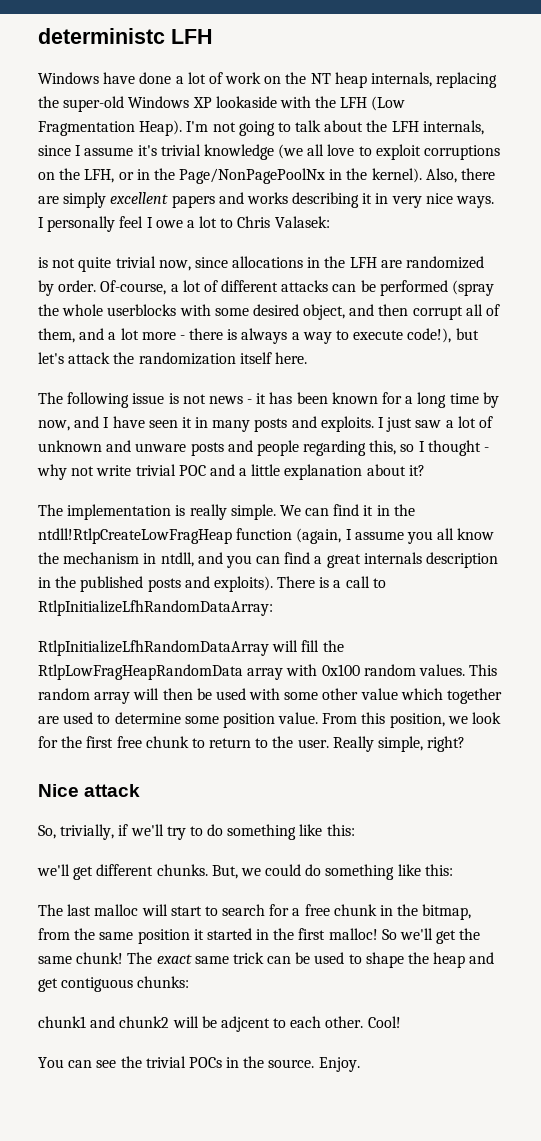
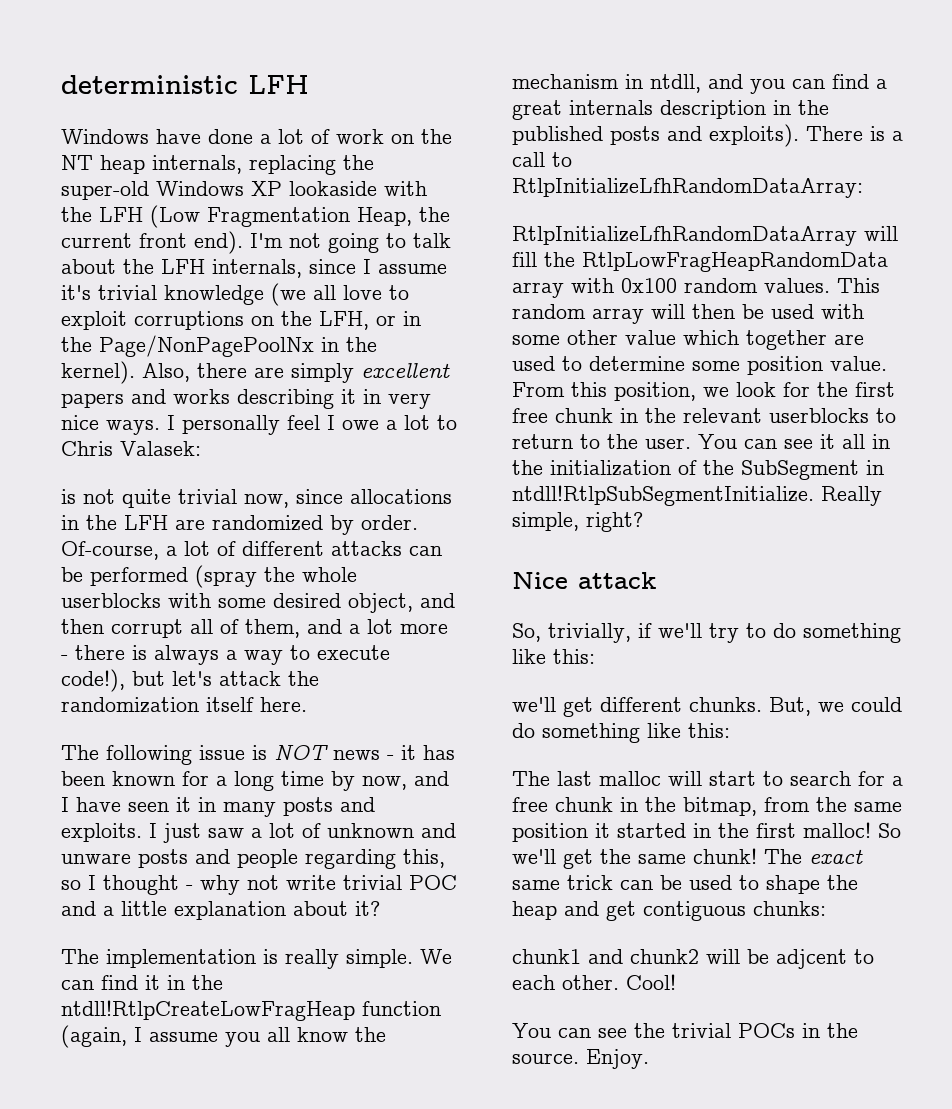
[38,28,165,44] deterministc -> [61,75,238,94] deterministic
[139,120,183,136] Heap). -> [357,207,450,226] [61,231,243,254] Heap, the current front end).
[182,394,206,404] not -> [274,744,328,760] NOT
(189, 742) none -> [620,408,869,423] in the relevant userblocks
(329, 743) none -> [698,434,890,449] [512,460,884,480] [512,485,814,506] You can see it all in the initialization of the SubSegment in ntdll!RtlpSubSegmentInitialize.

________________________

Restate precisely, and with nothing added, the lines from the one with "[182,394,206,404] not ->" through the final line of the material.

[182,394,206,404] not -> [274,744,328,760] NOT
(189, 742) none -> [620,408,869,423] in the relevant userblocks
(329, 743) none -> [698,434,890,449] [512,460,884,480] [512,485,814,506] You can see it all in the initialization of the SubSegment in ntdll!RtlpSubSegmentInitialize.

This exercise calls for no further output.